YOUR TASKS
a) In the code diff, list every variable that is assigned None under the condition "if not use_rowwise_bias_correction or row_counter is None:".
b) Carry on the code diff past its final line.
START TEXT SHOWN
Showing 5 changed files with 201 additions and 27 deletions.
diff --git a/fbgemm_gpu/codegen/training/python/lookup_args.template b/fbgemm_gpu/codegen/training/python/lookup_args.template
@@ -76,6 +76,7 @@ class OptimizerArgs(NamedTuple):
     weight_norm_coefficient: float
     lower_bound: float
     regularization_mode: int
+    use_rowwise_bias_correction: bool # Used for OptimType.ADAM
 
 
 class Momentum(NamedTuple):

diff --git a/fbgemm_gpu/codegen/training/python/split_embedding_codegen_lookup_invoker.template b/fbgemm_gpu/codegen/training/python/split_embedding_codegen_lookup_invoker.template
@@ -81,6 +81,12 @@ def invoke(
     prev_iter_dev: Optional[torch.Tensor] = None,
     {%- endif %}
     gwd_lower_bound: float = 0.0,
+    {%- if "use_rowwise_bias_correction" in args_pt2.unified_pt2.split_function_arg_names %}
+    use_rowwise_bias_correction: bool = False,
+    {%- endif %}
+    {%- if "row_counter" in args_pt2.unified_pt2.split_saved_tensorlist_optional %}
+    row_counter: Optional[Momentum] = None,
+    {%- endif %}
 ) -> torch.Tensor:
     {%- if is_experimental_optimizer %}
     # By design, the warning only shows up once
@@ -94,7 +100,20 @@ def invoke(
     {%- endif %}
 
     vbe_metadata = common_args.vbe_metadata
-
+    {%- if "row_counter" in args_pt2.unified_pt2.split_saved_tensorlist_optional %}
+    if not use_rowwise_bias_correction or row_counter is None:
+        row_counter_dev = None
+        row_counter_uvm = None
+        row_counter_offsets = None
+        row_counter_placements = None
+    elif use_rowwise_bias_correction and row_counter is None:
+        assert False, "use_rowwise_bias_correction is set but row_counter cannot be None"
END TEXT SHOWN
START DATA SUPPLIED
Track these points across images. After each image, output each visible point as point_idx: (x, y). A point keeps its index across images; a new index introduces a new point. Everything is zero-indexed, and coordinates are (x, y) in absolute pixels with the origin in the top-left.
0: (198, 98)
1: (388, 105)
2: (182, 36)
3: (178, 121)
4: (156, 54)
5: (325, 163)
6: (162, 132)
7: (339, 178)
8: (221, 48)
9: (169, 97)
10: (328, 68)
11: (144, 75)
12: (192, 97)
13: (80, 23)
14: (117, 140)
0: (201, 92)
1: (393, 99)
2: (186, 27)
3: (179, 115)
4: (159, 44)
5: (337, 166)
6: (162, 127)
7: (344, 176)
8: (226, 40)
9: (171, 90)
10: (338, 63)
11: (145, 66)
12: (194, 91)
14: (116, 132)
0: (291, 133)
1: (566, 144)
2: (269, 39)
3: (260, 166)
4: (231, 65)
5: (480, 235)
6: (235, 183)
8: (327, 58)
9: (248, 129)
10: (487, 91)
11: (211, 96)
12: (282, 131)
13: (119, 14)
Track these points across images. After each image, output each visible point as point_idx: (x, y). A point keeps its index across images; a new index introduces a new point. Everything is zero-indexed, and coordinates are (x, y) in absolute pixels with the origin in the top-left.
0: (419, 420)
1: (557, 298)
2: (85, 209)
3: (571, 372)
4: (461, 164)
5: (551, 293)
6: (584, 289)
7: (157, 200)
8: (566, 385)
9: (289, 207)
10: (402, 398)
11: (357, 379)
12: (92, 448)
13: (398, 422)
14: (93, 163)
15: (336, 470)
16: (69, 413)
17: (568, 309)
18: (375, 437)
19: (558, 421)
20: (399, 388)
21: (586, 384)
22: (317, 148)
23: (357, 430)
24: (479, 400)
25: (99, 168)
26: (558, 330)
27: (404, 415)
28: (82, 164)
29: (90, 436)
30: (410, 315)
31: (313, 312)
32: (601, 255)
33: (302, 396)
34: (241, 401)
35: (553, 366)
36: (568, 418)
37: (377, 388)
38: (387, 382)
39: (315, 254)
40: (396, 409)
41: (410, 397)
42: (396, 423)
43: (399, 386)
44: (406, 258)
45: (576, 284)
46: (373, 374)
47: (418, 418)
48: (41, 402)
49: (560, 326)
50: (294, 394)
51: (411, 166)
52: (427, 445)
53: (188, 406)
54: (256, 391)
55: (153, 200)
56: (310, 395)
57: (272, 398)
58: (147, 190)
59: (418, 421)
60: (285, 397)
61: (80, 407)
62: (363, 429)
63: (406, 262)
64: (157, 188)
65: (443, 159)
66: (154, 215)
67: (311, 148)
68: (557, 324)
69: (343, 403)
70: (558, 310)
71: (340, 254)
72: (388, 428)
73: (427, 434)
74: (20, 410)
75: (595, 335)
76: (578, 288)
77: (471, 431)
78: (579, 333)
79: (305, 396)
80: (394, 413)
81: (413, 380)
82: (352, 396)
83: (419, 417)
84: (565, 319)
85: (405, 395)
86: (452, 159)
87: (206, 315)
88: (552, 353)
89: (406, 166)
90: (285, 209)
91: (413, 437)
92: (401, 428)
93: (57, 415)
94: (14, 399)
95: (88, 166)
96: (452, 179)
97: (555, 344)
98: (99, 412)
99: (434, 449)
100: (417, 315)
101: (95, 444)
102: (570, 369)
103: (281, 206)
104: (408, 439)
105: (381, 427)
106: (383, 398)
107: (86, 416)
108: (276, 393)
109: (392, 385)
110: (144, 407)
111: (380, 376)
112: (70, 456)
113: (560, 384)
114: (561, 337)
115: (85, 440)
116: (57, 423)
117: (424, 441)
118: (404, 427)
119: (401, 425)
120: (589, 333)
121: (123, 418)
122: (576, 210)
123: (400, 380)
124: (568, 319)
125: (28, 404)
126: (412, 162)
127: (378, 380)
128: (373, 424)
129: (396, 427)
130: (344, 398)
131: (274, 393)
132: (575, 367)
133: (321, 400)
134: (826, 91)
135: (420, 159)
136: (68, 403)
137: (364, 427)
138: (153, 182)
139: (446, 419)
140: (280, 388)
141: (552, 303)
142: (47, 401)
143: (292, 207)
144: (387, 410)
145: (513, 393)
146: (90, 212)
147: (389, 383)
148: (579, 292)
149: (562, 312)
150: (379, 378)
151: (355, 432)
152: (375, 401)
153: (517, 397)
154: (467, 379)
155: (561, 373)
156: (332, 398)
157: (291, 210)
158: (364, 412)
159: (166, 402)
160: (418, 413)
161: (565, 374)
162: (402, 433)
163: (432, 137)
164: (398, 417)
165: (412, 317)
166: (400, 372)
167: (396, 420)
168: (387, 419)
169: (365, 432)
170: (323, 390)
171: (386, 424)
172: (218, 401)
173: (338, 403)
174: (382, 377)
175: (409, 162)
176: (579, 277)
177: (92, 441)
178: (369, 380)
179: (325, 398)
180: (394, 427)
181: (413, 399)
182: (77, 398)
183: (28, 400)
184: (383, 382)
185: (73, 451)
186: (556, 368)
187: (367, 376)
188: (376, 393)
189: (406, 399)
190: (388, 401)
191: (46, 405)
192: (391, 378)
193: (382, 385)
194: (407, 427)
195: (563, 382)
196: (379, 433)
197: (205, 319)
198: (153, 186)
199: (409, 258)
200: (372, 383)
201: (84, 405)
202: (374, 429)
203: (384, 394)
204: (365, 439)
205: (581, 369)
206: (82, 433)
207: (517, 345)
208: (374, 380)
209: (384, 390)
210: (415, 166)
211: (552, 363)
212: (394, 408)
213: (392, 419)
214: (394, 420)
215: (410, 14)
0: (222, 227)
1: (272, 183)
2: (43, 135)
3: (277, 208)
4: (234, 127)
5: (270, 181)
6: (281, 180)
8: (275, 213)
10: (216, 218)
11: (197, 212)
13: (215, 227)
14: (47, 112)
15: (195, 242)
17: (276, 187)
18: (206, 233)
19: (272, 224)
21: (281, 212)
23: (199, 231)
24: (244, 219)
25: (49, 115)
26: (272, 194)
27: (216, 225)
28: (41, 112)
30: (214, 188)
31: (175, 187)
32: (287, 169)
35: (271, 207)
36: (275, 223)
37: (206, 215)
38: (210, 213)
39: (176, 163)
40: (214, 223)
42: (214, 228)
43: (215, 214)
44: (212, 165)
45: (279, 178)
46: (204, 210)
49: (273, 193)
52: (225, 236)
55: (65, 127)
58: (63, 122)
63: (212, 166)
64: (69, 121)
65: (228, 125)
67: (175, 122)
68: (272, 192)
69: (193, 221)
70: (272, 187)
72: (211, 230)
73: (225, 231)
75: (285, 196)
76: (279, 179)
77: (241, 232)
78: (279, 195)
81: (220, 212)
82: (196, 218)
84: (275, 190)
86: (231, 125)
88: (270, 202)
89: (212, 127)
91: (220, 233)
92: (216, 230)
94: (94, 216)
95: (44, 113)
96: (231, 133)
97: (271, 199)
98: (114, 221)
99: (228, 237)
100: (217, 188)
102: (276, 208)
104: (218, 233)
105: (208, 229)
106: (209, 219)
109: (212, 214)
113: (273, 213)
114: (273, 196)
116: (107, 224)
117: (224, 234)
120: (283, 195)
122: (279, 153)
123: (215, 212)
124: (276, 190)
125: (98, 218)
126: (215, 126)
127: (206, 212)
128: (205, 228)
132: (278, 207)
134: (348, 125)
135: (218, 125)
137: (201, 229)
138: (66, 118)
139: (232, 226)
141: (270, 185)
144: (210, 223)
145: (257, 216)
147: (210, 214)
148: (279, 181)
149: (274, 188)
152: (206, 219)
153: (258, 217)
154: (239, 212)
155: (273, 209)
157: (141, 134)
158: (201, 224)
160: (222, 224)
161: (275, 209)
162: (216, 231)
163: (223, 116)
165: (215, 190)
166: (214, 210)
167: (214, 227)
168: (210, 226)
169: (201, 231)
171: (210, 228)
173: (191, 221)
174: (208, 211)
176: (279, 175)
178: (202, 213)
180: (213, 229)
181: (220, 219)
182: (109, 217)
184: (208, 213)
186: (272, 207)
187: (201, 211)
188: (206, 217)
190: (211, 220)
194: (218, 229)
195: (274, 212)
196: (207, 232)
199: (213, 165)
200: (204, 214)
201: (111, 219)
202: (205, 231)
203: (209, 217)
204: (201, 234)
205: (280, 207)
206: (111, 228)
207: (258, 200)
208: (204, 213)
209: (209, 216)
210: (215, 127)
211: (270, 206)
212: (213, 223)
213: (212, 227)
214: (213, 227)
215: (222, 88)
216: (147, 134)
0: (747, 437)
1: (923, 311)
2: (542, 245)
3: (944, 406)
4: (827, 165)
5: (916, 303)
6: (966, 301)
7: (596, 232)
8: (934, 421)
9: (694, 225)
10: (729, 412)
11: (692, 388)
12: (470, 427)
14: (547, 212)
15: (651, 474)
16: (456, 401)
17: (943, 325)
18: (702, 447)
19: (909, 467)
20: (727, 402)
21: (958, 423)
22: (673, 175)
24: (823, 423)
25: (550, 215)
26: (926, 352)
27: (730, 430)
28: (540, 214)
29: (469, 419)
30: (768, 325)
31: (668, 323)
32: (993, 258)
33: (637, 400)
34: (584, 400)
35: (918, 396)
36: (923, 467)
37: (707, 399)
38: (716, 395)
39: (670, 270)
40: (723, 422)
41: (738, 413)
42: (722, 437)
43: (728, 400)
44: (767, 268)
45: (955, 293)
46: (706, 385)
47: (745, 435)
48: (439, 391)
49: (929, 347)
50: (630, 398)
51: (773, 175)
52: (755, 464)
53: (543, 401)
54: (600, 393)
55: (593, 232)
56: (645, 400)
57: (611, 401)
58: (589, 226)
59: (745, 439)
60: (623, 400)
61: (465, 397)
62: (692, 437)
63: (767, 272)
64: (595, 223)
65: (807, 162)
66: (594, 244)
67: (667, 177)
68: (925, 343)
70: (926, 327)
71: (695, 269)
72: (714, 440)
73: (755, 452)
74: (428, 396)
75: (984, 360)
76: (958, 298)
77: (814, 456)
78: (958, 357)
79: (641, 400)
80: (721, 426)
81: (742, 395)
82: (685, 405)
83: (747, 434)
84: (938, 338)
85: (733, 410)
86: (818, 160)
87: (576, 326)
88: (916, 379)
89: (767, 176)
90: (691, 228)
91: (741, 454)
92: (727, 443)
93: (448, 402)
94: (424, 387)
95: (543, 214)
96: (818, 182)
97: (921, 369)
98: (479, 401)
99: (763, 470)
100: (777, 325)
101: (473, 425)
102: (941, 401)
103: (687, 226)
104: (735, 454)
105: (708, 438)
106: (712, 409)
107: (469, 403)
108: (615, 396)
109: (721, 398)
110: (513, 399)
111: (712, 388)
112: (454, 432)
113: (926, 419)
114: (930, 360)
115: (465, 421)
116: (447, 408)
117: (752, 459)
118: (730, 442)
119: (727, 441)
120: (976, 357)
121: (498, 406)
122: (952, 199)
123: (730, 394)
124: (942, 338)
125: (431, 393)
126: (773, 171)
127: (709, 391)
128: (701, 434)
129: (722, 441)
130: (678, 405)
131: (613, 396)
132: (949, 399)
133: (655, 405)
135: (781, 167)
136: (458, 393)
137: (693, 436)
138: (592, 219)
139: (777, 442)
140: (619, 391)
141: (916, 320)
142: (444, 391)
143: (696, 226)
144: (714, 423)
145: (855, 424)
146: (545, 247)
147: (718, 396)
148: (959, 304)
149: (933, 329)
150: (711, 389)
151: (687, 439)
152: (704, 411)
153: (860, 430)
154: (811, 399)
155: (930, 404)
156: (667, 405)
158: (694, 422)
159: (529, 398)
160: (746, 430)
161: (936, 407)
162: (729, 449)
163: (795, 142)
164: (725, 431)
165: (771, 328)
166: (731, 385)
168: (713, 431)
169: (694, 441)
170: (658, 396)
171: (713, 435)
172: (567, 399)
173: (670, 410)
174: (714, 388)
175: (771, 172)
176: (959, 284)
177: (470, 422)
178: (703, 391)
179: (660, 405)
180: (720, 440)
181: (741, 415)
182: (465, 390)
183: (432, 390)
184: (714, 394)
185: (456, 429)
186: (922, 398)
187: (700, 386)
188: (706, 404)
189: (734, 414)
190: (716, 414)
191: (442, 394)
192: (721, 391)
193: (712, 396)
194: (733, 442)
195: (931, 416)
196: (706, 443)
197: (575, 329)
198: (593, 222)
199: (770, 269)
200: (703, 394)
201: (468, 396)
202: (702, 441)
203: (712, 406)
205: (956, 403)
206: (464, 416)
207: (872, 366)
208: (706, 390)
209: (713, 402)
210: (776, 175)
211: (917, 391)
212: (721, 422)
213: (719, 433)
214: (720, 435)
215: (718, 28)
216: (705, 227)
END DATA SUPPLIED
PER-TASK OUTPUTS
a) row_counter_dev, row_counter_uvm, row_counter_offsets, row_counter_placements

b)
+    else:
+        row_counter_dev = row_counter.host
+        row_counter_uvm = row_counter.uvm
+        row_counter_offsets = row_counter.offsets
+        row_counter_placements = row_counter.placements    
+    {%- endif %}
     {%- if has_cpu_support and not ssd %}
     if (common_args.host_weights.numel() > 0):
         T = common_args.D_offsets.numel() - 1
@@ -393,6 +412,12 @@ def invoke(
         row_counter_offsets=row_counter.offsets,
         row_counter_placements=row_counter.placements,
         {%- endif %}
+        {%- if "row_counter" in args_pt2.unified_pt2.split_saved_tensorlist_optional %}
+        row_counter_dev=row_counter_dev,
+        row_counter_uvm=row_counter_uvm,
+        row_counter_offsets=row_counter_offsets,
+        row_counter_placements=row_counter_placements,
+        {%- endif %}
         # iter
         iter=iter,
         # max counter

diff --git a/fbgemm_gpu/fbgemm_gpu/split_table_batched_embeddings_ops_training.py b/fbgemm_gpu/fbgemm_gpu/split_table_batched_embeddings_ops_training.py
@@ -145,6 +145,15 @@ class GlobalWeightDecayDefinition:
     lower_bound: float = 0.0
 
 
+@dataclass(frozen=True)
+class UserEnabledConfigDefinition:
+    """
+    This class is used to configure whether certain modes are to be enabled
+    """
+
+    use_rowwise_bias_correction: bool = False  # Adam
+
+
 @dataclass(frozen=True)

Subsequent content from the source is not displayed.